Source records ::
-------------------------
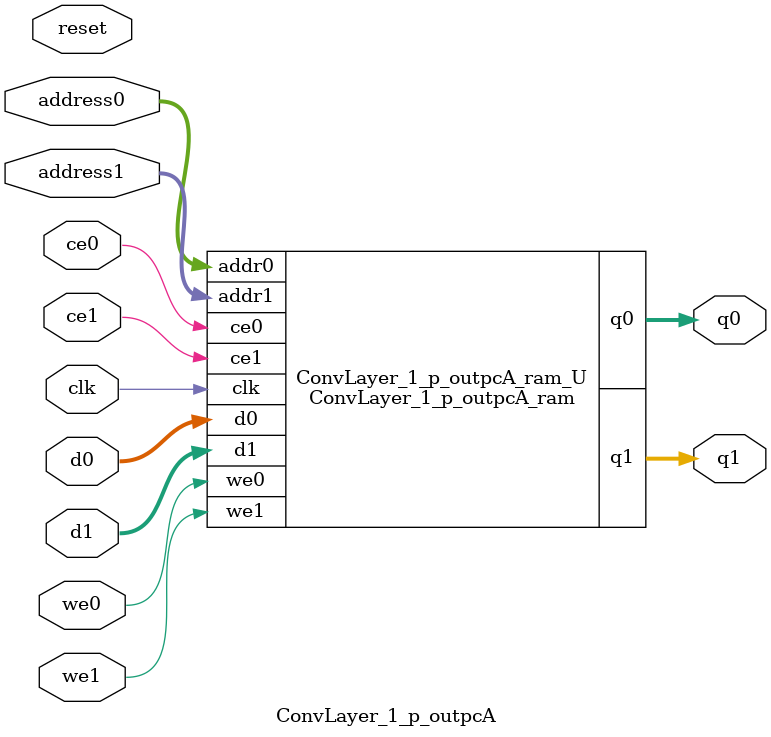
<source format=v>

`timescale 1 ns / 1 ps
module ConvLayer_1_p_outpcA_ram (addr0, ce0, d0, we0, q0, addr1, ce1, d1, we1, q1,  clk);

parameter DWIDTH = 32;
parameter AWIDTH = 10;
parameter MEM_SIZE = 576;

input[AWIDTH-1:0] addr0;
input ce0;
input[DWIDTH-1:0] d0;
input we0;
output reg[DWIDTH-1:0] q0;
input[AWIDTH-1:0] addr1;
input ce1;
input[DWIDTH-1:0] d1;
input we1;
output reg[DWIDTH-1:0] q1;
input clk;

(* ram_style = "block" *)reg [DWIDTH-1:0] ram[0:MEM_SIZE-1];




always @(posedge clk)  
begin 
    if (ce0) 
    begin
        if (we0) 
        begin 
            ram[addr0] <= d0; 
            q0 <= d0;
        end 
        else 
            q0 <= ram[addr0];
    end
end


always @(posedge clk)  
begin 
    if (ce1) 
    begin
        if (we1) 
        begin 
            ram[addr1] <= d1; 
            q1 <= d1;
        end 
        else 
            q1 <= ram[addr1];
    end
end


endmodule


`timescale 1 ns / 1 ps
module ConvLayer_1_p_outpcA(
    reset,
    clk,
    address0,
    ce0,
    we0,
    d0,
    q0,
    address1,
    ce1,
    we1,
    d1,
    q1);

parameter DataWidth = 32'd32;
parameter AddressRange = 32'd576;
parameter AddressWidth = 32'd10;
input reset;
input clk;
input[AddressWidth - 1:0] address0;
input ce0;
input we0;
input[DataWidth - 1:0] d0;
output[DataWidth - 1:0] q0;
input[AddressWidth - 1:0] address1;
input ce1;
input we1;
input[DataWidth - 1:0] d1;
output[DataWidth - 1:0] q1;



ConvLayer_1_p_outpcA_ram ConvLayer_1_p_outpcA_ram_U(
    .clk( clk ),
    .addr0( address0 ),
    .ce0( ce0 ),
    .we0( we0 ),
    .d0( d0 ),
    .q0( q0 ),
    .addr1( address1 ),
    .ce1( ce1 ),
    .we1( we1 ),
    .d1( d1 ),
    .q1( q1 ));

endmodule


</source>
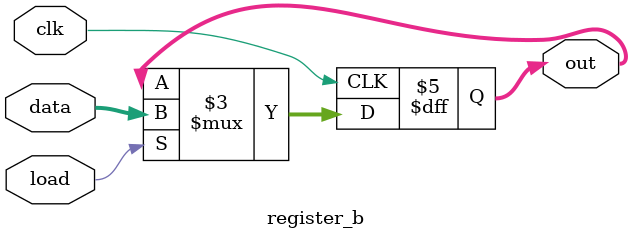
<source format=v>
`timescale 1ns / 1ps
module register_b(clk, data, load, out);
  input clk, load;
  input [7:0] data;
  output [7:0] out;

  wire clk, load;
  wire [7:0] data;
  reg [7:0] out;

  initial begin
	out = 10;
  end

  always @(posedge clk) begin
	 if (load) begin
		out <= data;
	 end
  end
endmodule

</source>
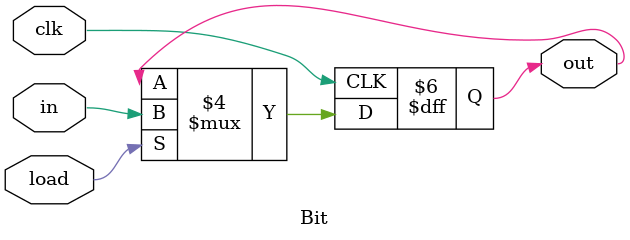
<source format=v>
module Bit(
    input clk, in, load, 
    output reg out = 0);

    always@(posedge clk)
        if (load)
            out = in;
endmodule
</source>
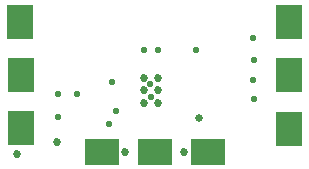
<source format=gbs>
%FSLAX25Y25*%
%MOIN*%
G70*
G01*
G75*
G04 Layer_Color=16711935*
%ADD10R,0.03600X0.03000*%
%ADD11R,0.03543X0.02559*%
%ADD12R,0.07874X0.11024*%
%ADD13R,0.06000X0.05000*%
%ADD14R,0.03000X0.03600*%
%ADD15R,0.03150X0.00906*%
%ADD16R,0.00906X0.03150*%
%ADD17R,0.03937X0.07874*%
%ADD18C,0.01000*%
%ADD19C,0.02000*%
%ADD20C,0.01500*%
%ADD21C,0.01700*%
%ADD22C,0.01900*%
%ADD23R,0.15156X0.09649*%
%ADD24R,0.15310X0.02394*%
%ADD25R,0.06525X0.02707*%
%ADD26R,0.06323X0.02939*%
%ADD27R,0.06830X0.04197*%
%ADD28R,0.19009X0.03190*%
%ADD29R,0.08936X0.09999*%
%ADD30R,0.08242X0.15824*%
%ADD31R,0.08028X0.08465*%
%ADD32R,0.08515X0.08961*%
%ADD33C,0.02300*%
%ADD34C,0.01800*%
%ADD35R,0.11024X0.07874*%
%ADD36C,0.00984*%
%ADD37C,0.00787*%
%ADD38C,0.00700*%
%ADD39C,0.01200*%
%ADD40C,0.00400*%
%ADD41R,0.01672X0.03953*%
%ADD42R,0.07665X0.08194*%
%ADD43R,0.08822X0.08756*%
%ADD44R,0.04400X0.03800*%
%ADD45R,0.04343X0.03359*%
%ADD46R,0.08674X0.11824*%
%ADD47R,0.06800X0.05800*%
%ADD48R,0.03800X0.04400*%
%ADD49R,0.03950X0.01706*%
%ADD50R,0.01706X0.03950*%
%ADD51R,0.04737X0.08674*%
%ADD52C,0.02700*%
%ADD53C,0.02200*%
%ADD54C,0.02600*%
%ADD55R,0.11824X0.08674*%
D46*
X305597Y341500D02*
D03*
X305680Y323776D02*
D03*
X305672Y306026D02*
D03*
X395092Y305864D02*
D03*
X395008Y323587D02*
D03*
X395017Y341337D02*
D03*
D52*
X359987Y298085D02*
D03*
X340621Y298033D02*
D03*
X317745Y301294D02*
D03*
X304305Y297388D02*
D03*
X308184Y309821D02*
D03*
X351551Y322749D02*
D03*
X346863Y322637D02*
D03*
X346930Y314494D02*
D03*
X351574Y314539D02*
D03*
X351596Y318599D02*
D03*
X346908Y318666D02*
D03*
X302914Y327737D02*
D03*
X308069Y327721D02*
D03*
X302998Y319940D02*
D03*
X307850Y320071D02*
D03*
X305446Y323918D02*
D03*
X392653Y327501D02*
D03*
X397461Y327545D02*
D03*
X395166Y323695D02*
D03*
X392696Y319895D02*
D03*
X397417Y320114D02*
D03*
X392503Y345468D02*
D03*
X397503Y345507D02*
D03*
X395100Y341360D02*
D03*
X392697Y337174D02*
D03*
X397503Y337251D02*
D03*
X392309Y309889D02*
D03*
X397348Y309850D02*
D03*
X394867Y306323D02*
D03*
X392465Y301866D02*
D03*
X397464D02*
D03*
X371857Y300625D02*
D03*
Y295935D02*
D03*
X368152Y298421D02*
D03*
X364166Y300437D02*
D03*
X364260Y295560D02*
D03*
X303445Y309798D02*
D03*
X303005Y345654D02*
D03*
X307937D02*
D03*
X305365Y341109D02*
D03*
X302864Y337233D02*
D03*
X308219D02*
D03*
D53*
X336298Y321551D02*
D03*
X335213Y307299D02*
D03*
X318163Y309567D02*
D03*
X364058Y332030D02*
D03*
X383189Y335960D02*
D03*
X348847Y320658D02*
D03*
X349004Y316467D02*
D03*
X337612Y311715D02*
D03*
X324562Y317430D02*
D03*
X318185Y317304D02*
D03*
X346773Y332041D02*
D03*
X351306Y332086D02*
D03*
X383405Y328605D02*
D03*
X383430Y315602D02*
D03*
X383279Y322164D02*
D03*
D54*
X365016Y309357D02*
D03*
D55*
X368111Y298154D02*
D03*
X350388Y298071D02*
D03*
X332638Y298079D02*
D03*
M02*

</source>
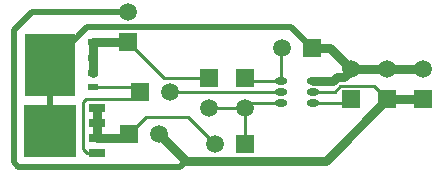
<source format=gtl>
G04*
G04 #@! TF.GenerationSoftware,Altium Limited,Altium Designer,18.1.7 (191)*
G04*
G04 Layer_Physical_Order=1*
G04 Layer_Color=255*
%FSLAX23Y23*%
%MOIN*%
G70*
G01*
G75*
%ADD18O,0.041X0.024*%
%ADD19R,0.037X0.024*%
%ADD20R,0.170X0.211*%
%ADD21R,0.054X0.028*%
%ADD22R,0.175X0.178*%
%ADD23C,0.020*%
%ADD24C,0.010*%
%ADD25C,0.030*%
%ADD26R,0.059X0.059*%
%ADD27C,0.059*%
%ADD28R,0.059X0.059*%
D18*
X2057Y1322D02*
D03*
Y1285D02*
D03*
Y1248D02*
D03*
X1953Y1322D02*
D03*
Y1285D02*
D03*
Y1248D02*
D03*
D19*
X1325Y1450D02*
D03*
Y1399D02*
D03*
Y1349D02*
D03*
Y1300D02*
D03*
D20*
X1181Y1376D02*
D03*
D21*
X1338Y1080D02*
D03*
Y1130D02*
D03*
Y1180D02*
D03*
Y1230D02*
D03*
D22*
X1180Y1155D02*
D03*
D23*
X1440Y1550D02*
X1120D01*
X1060Y1490D01*
Y1050D02*
Y1490D01*
X1075Y1035D02*
X1060Y1050D01*
X1615Y1035D02*
X1075D01*
X1635Y1055D02*
X1615Y1035D01*
X1181Y1156D02*
Y1376D01*
X1306Y1500D02*
X1181Y1376D01*
X1985Y1500D02*
X1306D01*
X2055Y1430D02*
X1985Y1500D01*
D24*
X1181Y1156D02*
X1180Y1155D01*
X2130Y1285D02*
X2057D01*
X2149Y1305D02*
X2130Y1285D01*
X2260Y1305D02*
X2149D01*
X2305Y1260D02*
X2260Y1305D01*
X1560Y1330D02*
X1440Y1450D01*
X1480Y1285D02*
X1455Y1260D01*
X1338Y1080D02*
X1305D01*
X1290Y1095D01*
Y1250D01*
X1300Y1260D02*
X1290Y1250D01*
X1455Y1260D02*
X1300D01*
X1465Y1300D02*
X1325D01*
X1480Y1285D02*
X1465Y1300D01*
X1445Y1145D02*
X1430Y1130D01*
X1953Y1285D02*
X1580D01*
X1710Y1330D02*
X1560D01*
X1500Y1200D02*
X1445Y1145D01*
X1640Y1200D02*
X1500D01*
X1730Y1110D02*
X1640Y1200D01*
X1830Y1230D02*
X1710D01*
X1830Y1110D02*
Y1230D01*
X1848Y1248D02*
X1830Y1230D01*
X1953Y1248D02*
X1848D01*
X1838Y1322D02*
X1830Y1330D01*
X1953Y1322D02*
X1838D01*
X1325Y1450D02*
X1325Y1450D01*
X1955Y1430D02*
X1953Y1428D01*
Y1322D02*
Y1428D01*
X2173Y1248D02*
X2057D01*
X2185Y1260D02*
X2173Y1248D01*
D25*
X2125Y1322D02*
X2057D01*
X2137Y1335D02*
X2125Y1322D01*
X2160Y1335D02*
X2137D01*
X2185Y1360D02*
X2160Y1335D01*
X1635Y1055D02*
X1545Y1145D01*
X2100Y1055D02*
X1635D01*
X2305Y1260D02*
X2100Y1055D01*
X2425Y1260D02*
X2305D01*
X1338Y1180D02*
Y1230D01*
Y1130D02*
Y1180D01*
X1430Y1130D02*
X1338D01*
X1325Y1349D02*
Y1399D01*
Y1450D01*
X1440Y1450D02*
X1325D01*
X2115Y1430D02*
X2055D01*
X2185Y1360D02*
X2115Y1430D01*
X2305Y1360D02*
X2185D01*
X2425D02*
X2305D01*
D26*
X1830Y1110D02*
D03*
X1480Y1285D02*
D03*
X2055Y1430D02*
D03*
X1445Y1145D02*
D03*
D27*
X1730Y1110D02*
D03*
X1710Y1230D02*
D03*
X1580Y1285D02*
D03*
X2185Y1360D02*
D03*
X2305D02*
D03*
X2425D02*
D03*
X1955Y1430D02*
D03*
X1440Y1550D02*
D03*
X1545Y1145D02*
D03*
X1830Y1230D02*
D03*
D28*
X1710Y1330D02*
D03*
X2185Y1260D02*
D03*
X2305D02*
D03*
X2425D02*
D03*
X1440Y1450D02*
D03*
X1830Y1330D02*
D03*
M02*

</source>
-------------------------
About this task ::
Each line above that includes "parameter" should be shown.

Solution to this problem ::
parameter DWIDTH = 32;
parameter AWIDTH = 10;
parameter MEM_SIZE = 576;
parameter DataWidth = 32'd32;
parameter AddressRange = 32'd576;
parameter AddressWidth = 32'd10;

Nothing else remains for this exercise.